Lei crede davvero che mettere nei banchi qualche pezzo di piazza margherita o marinara, qualche brioches o cornetto ci salvi dalla crisi del momento?
Crede che sia molto differente il nostro stato dalla chiusura che lei ha dovuto subire?
I suoi dipendenti forse sono in cassaintegrazione, i nostri, almeno quelli che siamo riusciti a tenere in forze, li paghiamo noi, pur producendo un terzo di quello che abbiamo sempre fatto, i supermercati non ci pagano giornalmente, e il poco venduto non serve nemmeno a coprire le spese. A questo vogliamo sottrarre anche quel po’ di pizza o prodotto da forno, se pur diverso dal pane, che da sempre realizziamo?
Abbiamo sospeso , durante il periodo pasquale, la produzione di panettoni, e qualunque altro prodotto potesse creare motivo di assembramento negli spazi antistanti i nostri locali, in più a Benevento dopo la rinomata guerra elle zeppole dello scorso 19 Marzo che ha indotto il Sindaco a vietare la produzione di queste ultime, siamo ancora più rigorosi e ligi, nonostante le normative non siano chiare.
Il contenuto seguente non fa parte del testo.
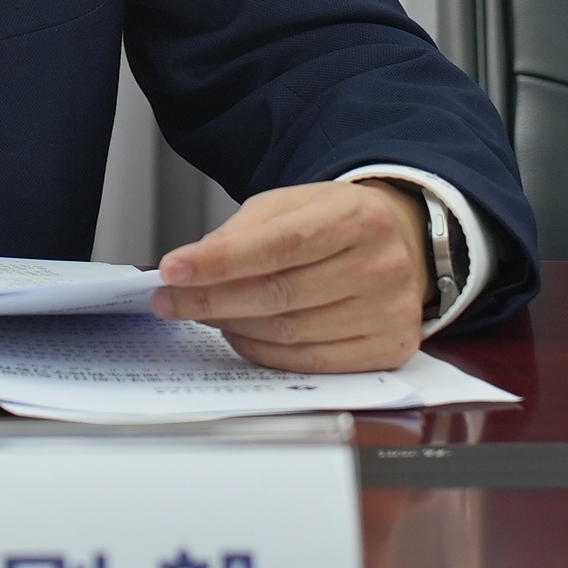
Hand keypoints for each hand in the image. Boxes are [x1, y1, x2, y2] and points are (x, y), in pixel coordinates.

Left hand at [148, 180, 428, 372]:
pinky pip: (310, 363)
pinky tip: (238, 335)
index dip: (220, 262)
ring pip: (290, 332)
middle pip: (280, 294)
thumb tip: (191, 268)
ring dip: (232, 327)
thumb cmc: (335, 223)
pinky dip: (263, 353)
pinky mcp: (389, 348)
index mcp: (358, 215)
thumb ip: (242, 232)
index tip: (172, 270)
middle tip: (168, 300)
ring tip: (200, 313)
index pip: (278, 245)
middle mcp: (383, 264)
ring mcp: (390, 311)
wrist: (399, 244)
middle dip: (211, 300)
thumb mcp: (290, 205)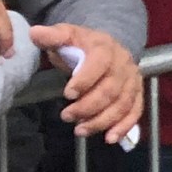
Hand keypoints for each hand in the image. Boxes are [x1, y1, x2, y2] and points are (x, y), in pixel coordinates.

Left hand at [30, 24, 143, 143]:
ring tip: (80, 131)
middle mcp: (123, 64)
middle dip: (87, 107)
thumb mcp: (67, 35)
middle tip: (66, 117)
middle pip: (110, 90)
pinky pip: (135, 112)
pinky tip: (109, 138)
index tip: (67, 94)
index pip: (98, 64)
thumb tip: (34, 33)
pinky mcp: (137, 94)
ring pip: (122, 105)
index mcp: (105, 48)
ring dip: (101, 121)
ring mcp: (133, 80)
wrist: (108, 46)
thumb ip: (52, 36)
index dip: (85, 80)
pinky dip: (124, 127)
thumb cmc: (83, 45)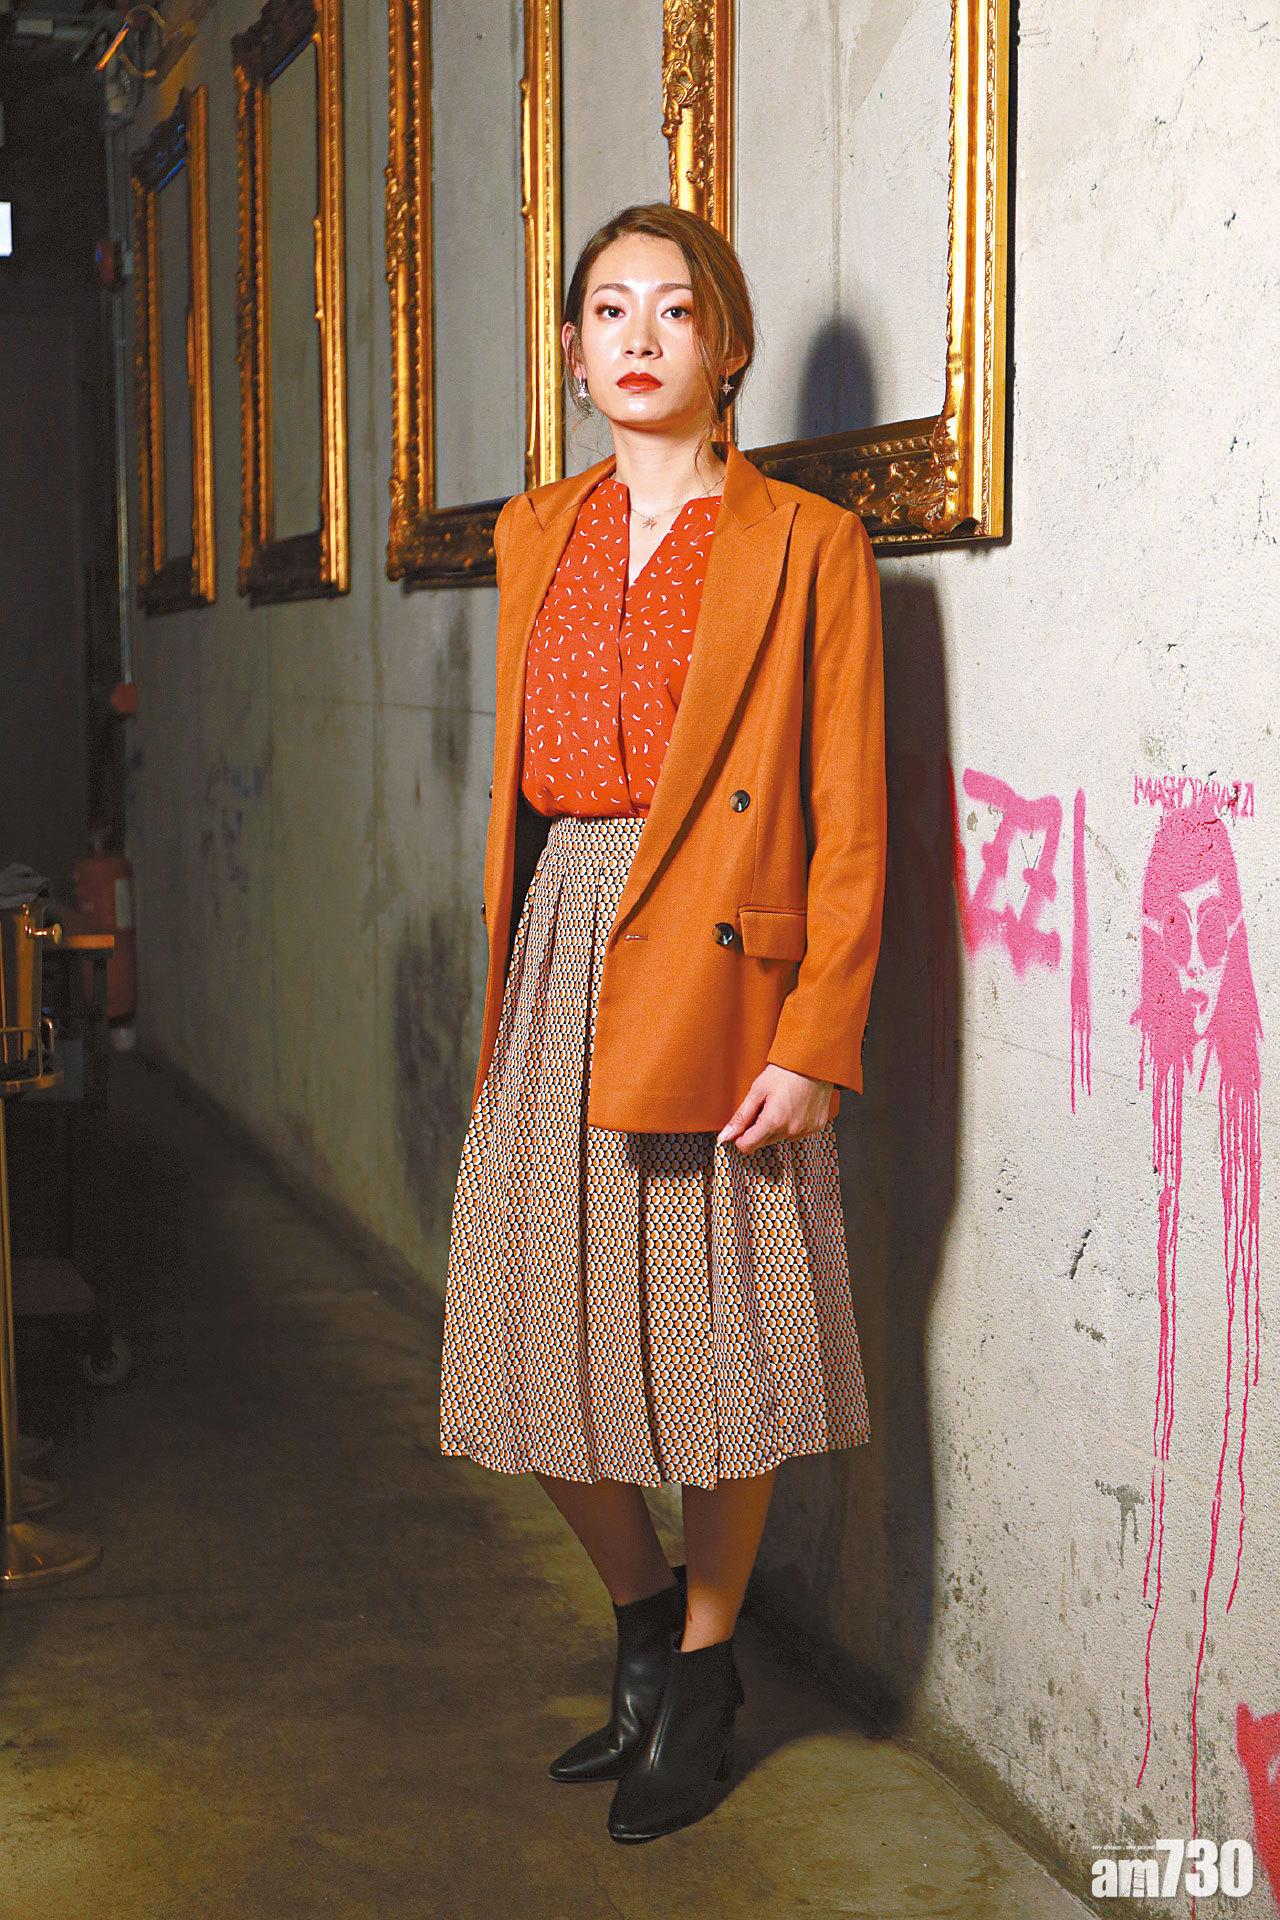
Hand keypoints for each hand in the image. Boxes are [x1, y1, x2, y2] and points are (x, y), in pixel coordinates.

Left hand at [716, 1064, 833, 1152]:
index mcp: (773, 1121)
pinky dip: (791, 1124)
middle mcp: (791, 1130)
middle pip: (763, 1142)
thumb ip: (741, 1117)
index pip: (747, 1146)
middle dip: (758, 1129)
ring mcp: (805, 1130)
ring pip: (779, 1138)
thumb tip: (725, 1136)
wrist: (814, 1062)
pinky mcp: (815, 1127)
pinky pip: (796, 1133)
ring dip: (775, 1127)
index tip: (741, 1126)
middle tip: (764, 1106)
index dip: (740, 1137)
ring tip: (780, 1104)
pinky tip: (793, 1107)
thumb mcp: (757, 1091)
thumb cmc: (786, 1072)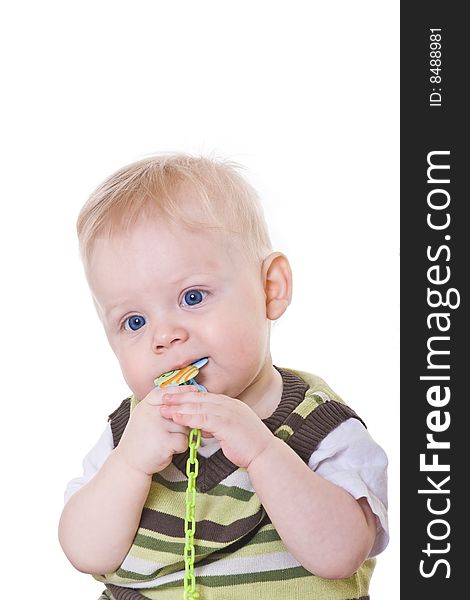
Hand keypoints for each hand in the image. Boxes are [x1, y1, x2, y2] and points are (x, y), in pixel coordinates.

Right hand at [114, 386, 198, 475]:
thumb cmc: (142, 438)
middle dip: (182, 421)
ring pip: (185, 426)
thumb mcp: (146, 415)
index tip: (194, 391)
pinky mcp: (165, 441)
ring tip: (166, 440)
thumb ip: (162, 405)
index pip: (168, 392)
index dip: (183, 391)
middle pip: (181, 410)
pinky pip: (184, 440)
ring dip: (181, 435)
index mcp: (146, 404)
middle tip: (169, 430)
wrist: (129, 462)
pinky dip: (180, 447)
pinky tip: (168, 449)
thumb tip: (186, 394)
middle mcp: (151, 412)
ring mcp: (157, 426)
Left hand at [160, 390, 274, 467]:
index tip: (172, 396)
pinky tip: (176, 418)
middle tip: (162, 396)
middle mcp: (228, 405)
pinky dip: (188, 417)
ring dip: (179, 406)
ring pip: (198, 407)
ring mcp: (228, 412)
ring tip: (163, 408)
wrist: (264, 454)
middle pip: (199, 398)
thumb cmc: (248, 445)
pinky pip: (203, 418)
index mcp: (230, 404)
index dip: (187, 396)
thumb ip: (216, 426)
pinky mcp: (226, 423)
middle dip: (179, 397)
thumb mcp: (230, 431)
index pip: (204, 397)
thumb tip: (203, 427)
Noi commercianti in questo tragico momento, soprattutto in Campania dove la stretta è ben più severa, dovremmo far fronte comune, prepararci alla ripresa, richiedere insieme tutele, e non farci la guerra.
Questa non è una guerra, ma è un’ emergenza prima di tutto sanitaria, alla quale seguirà quella economica e sociale, e noi che facciamo? Accusiamo questo e quello?
Io non me la prendo con i supermercati che vendono panettoni e uova di Pasqua, non faccio la guerra all’azienda Alberti (per citarne una) che li produce, perchè penso a quanti milioni di danni e di invenduto hanno subito anche loro… mi arrabbio perché il delivery in Campania non è permesso e altove magari si, ma non me la prendo con chi ha il permesso di attuarlo… Al momento penso solo che se ne dobbiamo uscire, dobbiamo essere solidali, tutte le categorie, tutti i commercianti e non fare i bambini che lamentano “ si maestra io…però lui….” Soprattutto sapendo quanto il nostro governatore sia sensibile al richiamo dei social.
Io con qualche pezzo di pizza, o brioche, o focaccia ci pago anche i dipendenti, che hanno delle famiglie, e che rischiano anche loro per venire a lavorare…non mi sto arricchendo, glielo posso assicurare.
Questa guerra alla categoria non le fa onore signor Sorbillo. Noi nasciamo umili, come la farina e l’acqua che usiamo, quell’umiltà dovrebbe accompagnarci soprattutto in questo momento. 
Solidarietà e nessuna lotta tra poveri, impieghiamo le energie in modo positivo, chiediamo tutele allo Stato, non ci abbaiamo contro .
Per rispetto alle tante vittime di questi giorni, le mie rimangono solo parole confinate alla difesa della categoria, ma la priorità ora è rialzarsi…
…..“Se vuoi arrivare primo, corri da solo. Se vuoi arrivare lontano, cammina insieme”.